For the tourism industry, visitor arrivals recorded a single digit fall in July but the drop steepened to almost 37% in August and September. The situation in October gets even worse as a sharp fall of 50% was recorded in the first half of the month. Average hotel room occupancy rate in August fell by 28 percent points to 66%. Although the latest data for September and October is yet available, the tourism sector said that the situation is now the worst since the SAR outbreak in 2003. The room occupancy rate for hotels located in areas seriously affected by demonstrations was astonishingly low.

For the retail sector, some retailers expressed that in recent months their shops were forced to close earlier or even for the whole day. Staff has to worry about their personal safety and travel arrangements. The decrease in total retail sales volume enlarged from 13.1% in July to 25.3% in August. This registered the steepest year-on-year decline for a single month on record.

The Hong Kong SME Leading Business Index indicates a significant drop in SMEs' confidence in the business environment. The Government will try our very best to support the economy and safeguard employment.

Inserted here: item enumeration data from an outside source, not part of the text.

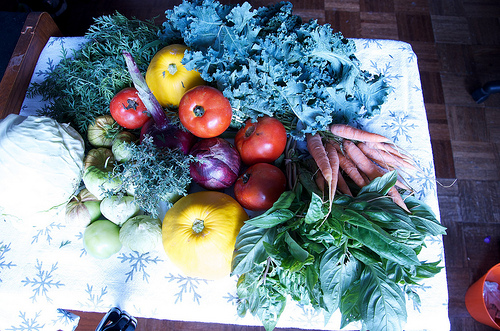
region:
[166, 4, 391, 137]
spinach in bunch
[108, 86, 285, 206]
tomatoes all round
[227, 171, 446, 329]
kale full and washed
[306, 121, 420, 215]
carrots medium in size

Last week, I announced a new round of measures to support enterprises and safeguard jobs. This is the third round of measures since mid- August costing about $2 billion in total with a specific focus on sectors being directly hard-hit. The measures included, (1) providing fuel subsidy for the transport trade for six months or a one-off fuel subsidy. This will cost about $1,365 million and benefit around 61 000 taxi/red minibus drivers, 180 public transport operators, and owners of 130 000 commercial vehicles and vessels; (2) providing a one-off survey fee subsidy for local commercial marine vessels. This will cost about $16.5 million and benefit around 6 300 local commercial marine vessels, and (3) extending the coverage of the rental concession to public car parks, supermarkets, retail stores and light refreshment kiosks, etc. leased by the Government Property Agency.

For the hard-hit tourism sector, we hope to safeguard the jobs of over 6 000 tour guides and 17 000 more tour managers through our support to the operation of travel agencies. The Hong Kong Tourism Board and the Travel Industry Council of Hong Kong will launch a 4-month cash incentive scheme under which travel agents will get cash incentive for each inbound overnight visitor and every agent can receive up to $60,000.

We will continue to closely monitor developments on both the external and local fronts and formulate further relief measures. Yet, these supporting measures could only slightly alleviate pressure of the trade and citizens. After all, to fundamentally address the issue, we need concerted effort of the community to stop the violence, stop damaging transport infrastructure, targeted shops, banks or organisations; stop attacking people with different views, and stop any attempt for "mutual destruction". We need to restore social order, resume normal living of citizens and businesses operation, and create more rooms for rational dialogue. Our society and economy need breathing and healing spaces and a chance to start afresh. For the benefit of Hong Kong, our home, please set aside disputes, return to rational dialogue and find a way out. Only by doing so, we can study in detail and response to various demands and contradictions.